Aus genetischer Perspektive sind die Rheumatoide Arthritis (RA) und der systematische Lupus erythematosus (SLE) derzeit die am besten untersuchten autoimmunen Bindegewebserkrankungen. In genomweiten Assoziationsstudien unter 29.880 Patienten wurden 377 Kandidatengene (ausserhalb der HLA-Loci)bei einer Kohorte von 29.880 Patienten mit RA identifiziert. 98 dieser Gene waren mit einem zweifachen Anstieg des Risikos für die Entwicklung einer RA assoziiert (2).Für 15 davon war bereits früher eine Assoziation mit primären Immunmangelsyndromen gezeigt worden (3).Sie kodieren für Moleküle, die in vielfacher Weise bei der Immunregulation von Bedeutung sind. Dazu zählen z.B. für Apoptose verantwortliche Moleküle, wie Caspase-8 und Caspase-10, die a-Kette des Interleukin 2 (IL-2) Rezeptors (= CD25), der im Thymus für die negative Selektion von T-Zellen verantwortliche autoimmune Regulationsfaktor AIRE, der Interferon-gRezeptor 2 und der Interferon-Regulationsfaktor 8 (4).

 

Diese interessante Thematik wird in einer Übersichtsarbeit von RE Schmidt, B. Grimbacher und T. Witte(5)präzise und gut illustriert zusammengefasst.
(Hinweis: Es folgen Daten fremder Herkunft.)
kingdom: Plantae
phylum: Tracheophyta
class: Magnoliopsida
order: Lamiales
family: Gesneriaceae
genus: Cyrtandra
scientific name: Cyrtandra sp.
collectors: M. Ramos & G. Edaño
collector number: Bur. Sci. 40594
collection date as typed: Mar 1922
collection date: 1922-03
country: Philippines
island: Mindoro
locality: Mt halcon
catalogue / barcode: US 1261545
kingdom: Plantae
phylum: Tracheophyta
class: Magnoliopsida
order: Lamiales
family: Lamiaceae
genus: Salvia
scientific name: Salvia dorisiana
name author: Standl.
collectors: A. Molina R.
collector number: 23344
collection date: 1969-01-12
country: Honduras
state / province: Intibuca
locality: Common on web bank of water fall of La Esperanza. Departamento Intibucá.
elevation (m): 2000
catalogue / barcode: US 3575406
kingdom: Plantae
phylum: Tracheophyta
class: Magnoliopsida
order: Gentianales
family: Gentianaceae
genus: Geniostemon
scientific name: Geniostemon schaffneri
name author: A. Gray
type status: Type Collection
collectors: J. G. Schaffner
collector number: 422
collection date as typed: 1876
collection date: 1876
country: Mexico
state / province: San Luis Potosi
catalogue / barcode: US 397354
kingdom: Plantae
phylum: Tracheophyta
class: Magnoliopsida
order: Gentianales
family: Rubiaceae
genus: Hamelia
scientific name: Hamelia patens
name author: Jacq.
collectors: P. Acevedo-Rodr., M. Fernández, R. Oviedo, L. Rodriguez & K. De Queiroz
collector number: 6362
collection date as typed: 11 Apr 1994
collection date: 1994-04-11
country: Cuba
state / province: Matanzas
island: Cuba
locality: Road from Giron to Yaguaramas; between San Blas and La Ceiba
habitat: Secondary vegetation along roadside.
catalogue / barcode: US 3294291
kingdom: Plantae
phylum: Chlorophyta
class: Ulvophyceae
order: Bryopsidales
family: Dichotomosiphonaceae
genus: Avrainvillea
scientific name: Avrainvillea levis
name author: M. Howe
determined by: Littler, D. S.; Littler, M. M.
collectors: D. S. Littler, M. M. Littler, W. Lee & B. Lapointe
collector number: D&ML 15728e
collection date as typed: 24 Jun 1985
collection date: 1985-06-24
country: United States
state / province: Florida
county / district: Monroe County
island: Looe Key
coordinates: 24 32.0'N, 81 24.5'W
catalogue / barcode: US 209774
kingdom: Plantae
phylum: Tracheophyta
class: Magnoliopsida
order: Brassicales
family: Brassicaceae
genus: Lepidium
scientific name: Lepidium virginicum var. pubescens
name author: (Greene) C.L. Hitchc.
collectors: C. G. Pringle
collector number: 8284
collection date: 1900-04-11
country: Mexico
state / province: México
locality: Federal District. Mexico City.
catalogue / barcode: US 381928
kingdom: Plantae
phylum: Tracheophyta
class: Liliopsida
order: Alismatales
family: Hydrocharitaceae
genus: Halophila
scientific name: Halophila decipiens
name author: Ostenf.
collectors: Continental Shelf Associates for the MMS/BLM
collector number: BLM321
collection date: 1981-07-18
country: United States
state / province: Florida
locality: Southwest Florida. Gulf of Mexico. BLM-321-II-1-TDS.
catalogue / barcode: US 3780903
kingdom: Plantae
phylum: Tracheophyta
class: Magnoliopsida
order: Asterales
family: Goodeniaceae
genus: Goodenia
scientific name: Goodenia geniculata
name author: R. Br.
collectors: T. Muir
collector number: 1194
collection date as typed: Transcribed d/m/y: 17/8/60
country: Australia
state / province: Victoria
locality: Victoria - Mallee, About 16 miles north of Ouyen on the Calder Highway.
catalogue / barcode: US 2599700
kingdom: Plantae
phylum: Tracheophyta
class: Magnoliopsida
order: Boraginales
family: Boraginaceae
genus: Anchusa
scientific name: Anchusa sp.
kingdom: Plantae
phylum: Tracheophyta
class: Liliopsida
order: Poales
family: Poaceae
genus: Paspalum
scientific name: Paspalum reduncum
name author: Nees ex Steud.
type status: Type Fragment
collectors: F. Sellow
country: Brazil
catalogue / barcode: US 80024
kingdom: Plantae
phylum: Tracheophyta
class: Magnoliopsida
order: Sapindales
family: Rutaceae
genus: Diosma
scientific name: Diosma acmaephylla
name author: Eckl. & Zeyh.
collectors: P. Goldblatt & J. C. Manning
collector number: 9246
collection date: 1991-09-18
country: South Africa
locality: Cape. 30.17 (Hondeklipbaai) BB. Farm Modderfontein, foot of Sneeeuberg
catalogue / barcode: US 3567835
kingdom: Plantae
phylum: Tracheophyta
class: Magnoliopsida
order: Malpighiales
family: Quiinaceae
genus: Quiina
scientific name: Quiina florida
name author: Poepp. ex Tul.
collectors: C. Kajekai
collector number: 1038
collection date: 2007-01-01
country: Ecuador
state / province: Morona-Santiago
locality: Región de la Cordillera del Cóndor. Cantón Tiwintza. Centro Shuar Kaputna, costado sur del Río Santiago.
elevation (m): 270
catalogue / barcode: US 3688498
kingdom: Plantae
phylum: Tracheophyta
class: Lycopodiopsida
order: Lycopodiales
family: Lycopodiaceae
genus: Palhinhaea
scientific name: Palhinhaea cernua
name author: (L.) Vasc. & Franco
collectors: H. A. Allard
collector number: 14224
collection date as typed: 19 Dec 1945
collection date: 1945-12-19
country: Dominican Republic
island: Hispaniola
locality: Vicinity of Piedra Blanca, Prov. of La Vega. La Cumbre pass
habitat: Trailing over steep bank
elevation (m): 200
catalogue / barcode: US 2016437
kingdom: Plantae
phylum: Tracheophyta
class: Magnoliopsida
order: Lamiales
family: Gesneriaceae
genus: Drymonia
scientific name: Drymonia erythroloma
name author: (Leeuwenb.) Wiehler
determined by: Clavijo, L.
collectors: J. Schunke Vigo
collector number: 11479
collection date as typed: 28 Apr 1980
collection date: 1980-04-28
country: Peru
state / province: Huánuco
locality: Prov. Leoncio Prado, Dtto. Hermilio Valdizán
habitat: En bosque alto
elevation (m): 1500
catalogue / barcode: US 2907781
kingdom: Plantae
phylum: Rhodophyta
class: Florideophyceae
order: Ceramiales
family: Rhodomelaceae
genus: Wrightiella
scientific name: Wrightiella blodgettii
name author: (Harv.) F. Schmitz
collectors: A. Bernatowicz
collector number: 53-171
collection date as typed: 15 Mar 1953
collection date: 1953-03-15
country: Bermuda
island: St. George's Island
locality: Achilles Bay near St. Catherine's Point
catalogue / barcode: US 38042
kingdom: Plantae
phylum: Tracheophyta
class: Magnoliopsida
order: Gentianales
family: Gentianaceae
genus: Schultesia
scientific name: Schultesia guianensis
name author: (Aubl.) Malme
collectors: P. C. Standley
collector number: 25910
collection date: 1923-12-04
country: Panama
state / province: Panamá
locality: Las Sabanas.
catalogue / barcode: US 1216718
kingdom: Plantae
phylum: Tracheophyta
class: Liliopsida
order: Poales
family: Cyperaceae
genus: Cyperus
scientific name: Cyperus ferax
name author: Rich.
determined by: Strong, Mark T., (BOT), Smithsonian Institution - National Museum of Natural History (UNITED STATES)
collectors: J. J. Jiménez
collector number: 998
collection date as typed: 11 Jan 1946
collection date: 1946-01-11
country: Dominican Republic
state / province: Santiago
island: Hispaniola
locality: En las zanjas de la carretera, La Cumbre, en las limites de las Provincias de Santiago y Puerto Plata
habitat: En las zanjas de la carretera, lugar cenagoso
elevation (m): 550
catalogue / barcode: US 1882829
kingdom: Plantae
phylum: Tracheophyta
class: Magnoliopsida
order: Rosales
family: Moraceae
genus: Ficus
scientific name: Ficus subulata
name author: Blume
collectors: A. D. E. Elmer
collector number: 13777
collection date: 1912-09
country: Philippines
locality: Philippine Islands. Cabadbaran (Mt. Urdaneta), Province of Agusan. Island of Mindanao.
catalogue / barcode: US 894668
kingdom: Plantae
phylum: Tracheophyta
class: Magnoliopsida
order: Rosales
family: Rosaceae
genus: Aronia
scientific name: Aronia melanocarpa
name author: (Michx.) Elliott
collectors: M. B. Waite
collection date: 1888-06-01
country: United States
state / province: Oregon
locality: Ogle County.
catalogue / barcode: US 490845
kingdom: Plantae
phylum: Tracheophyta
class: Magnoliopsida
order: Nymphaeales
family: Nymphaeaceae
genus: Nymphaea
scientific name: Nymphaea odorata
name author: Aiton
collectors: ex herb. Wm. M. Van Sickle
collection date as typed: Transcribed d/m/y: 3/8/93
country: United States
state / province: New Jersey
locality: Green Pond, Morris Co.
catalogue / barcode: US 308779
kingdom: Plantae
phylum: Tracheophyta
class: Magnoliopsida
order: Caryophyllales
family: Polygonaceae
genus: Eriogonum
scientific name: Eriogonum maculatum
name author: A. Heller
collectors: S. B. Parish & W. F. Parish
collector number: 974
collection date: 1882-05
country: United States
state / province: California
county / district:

Die Schlüsselpunkte dieser Arbeit sind nochmals folgende:

 

(a) die Immundysregulation bei vielen primären Immunmangelsyndromen führt häufig zur Manifestation von Autoimmunerkrankungen

(b)Mutationen verschiedenster Gene können sowohl zu Immunmangel als auch zu Autoimmunität führen

(c)Spezifische Kenntnisse über diese genetischen Veränderungen und ihre pathophysiologischen Konsequenzen sollten die Entwicklung neuer therapeutischer Vorgangsweisen ermöglichen

(d)genauere Kenntnisse der primären Immunmangelsyndrome werden ein besseres Verständnis potentieller infektionsbedingter Nebenwirkungen erlauben, wenn Disease-Modifying Anti-Rheumatic Drugs(DMARDs) für die Behandlung rheumatischer Erkrankungen verwendet werden.

 

 

 

Ref.

(1)

Fischer A., Provot J., Jais J.

„Autoimmune and inflammatory manifestations occur frequently in patients with primary immunodeficiencies“

J Allergy Clin Immunol. 2017 Nov;140(5):1388-1393.

 

https://www.ncbi.nlm.nih.gov/pubmed/28192146

 

 

(2)

Okada Y. et al.

„Genetics of rheumatoid arthritis contributes to biology and drug discovery“

Nature. 2014 Feb 20;506(7488):376-381.

 

https://www.ncbi.nlm.nih.gov/pubmed/24390342

 

 

(3)

Grimbacher B. et al.

„The crossroads of autoimmunity and immunodeficiency: Lessons from polygenic traits and monogenic defects“

J Allergy Clin Immunol. 2016 Jan;137(1):3-17

 

https://www.ncbi.nlm.nih.gov/pubmed/26768758

 

 

(4)

Ghodke-Puranik Y., Niewold TB

„Immunogenetics of systemic lupus erythematosus: a comprehensive review“

J Autoimmun. 2015 Nov;64:125-36.

 

https://www.ncbi.nlm.nih.gov/pubmed/26324017

 

 

(5)

Schmidt RE, Grimbacher B., Witte T.

„Autoimmunity and primary immunodeficiency: two sides of the same coin?“

Nat Rev Rheumatol. 2017 Dec 19;14(1):7-18.